## TASK GOAL
Would you print out all of the data exactly and keep the pictures out of it?

Items listed in a dataset:
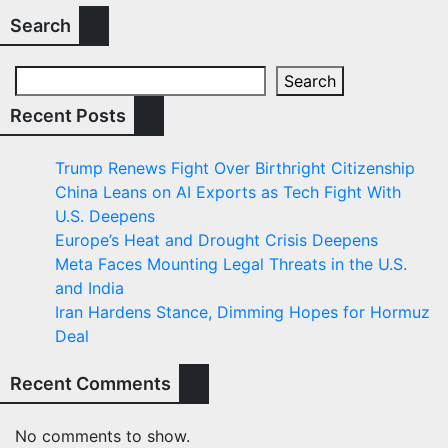
Search
Search
Recent Posts
Trump Renews Fight Over Birthright Citizenship
China Leans on AI Exports as Tech Fight With
U.S. Deepens
Europe’s Heat and Drought Crisis Deepens
Meta Faces Mounting Legal Threats in the U.S.
and India
Iran Hardens Stance, Dimming Hopes for Hormuz
Deal
Recent Comments
No comments to show.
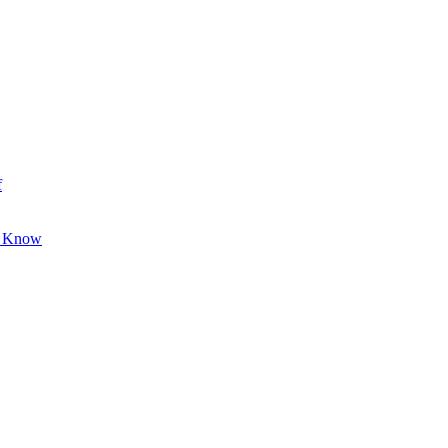
f
o Know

## SOLUTION FOR THIS TASK
Search
Search
Recent Posts
Trump Renews Fight Over Birthright Citizenship
China Leans on AI Exports as Tech Fight With
U.S. Deepens
Europe’s Heat and Drought Crisis Deepens
Meta Faces Mounting Legal Threats in the U.S.
and India
Iran Hardens Stance, Dimming Hopes for Hormuz
Deal
Recent Comments
No comments to show.
f
o Know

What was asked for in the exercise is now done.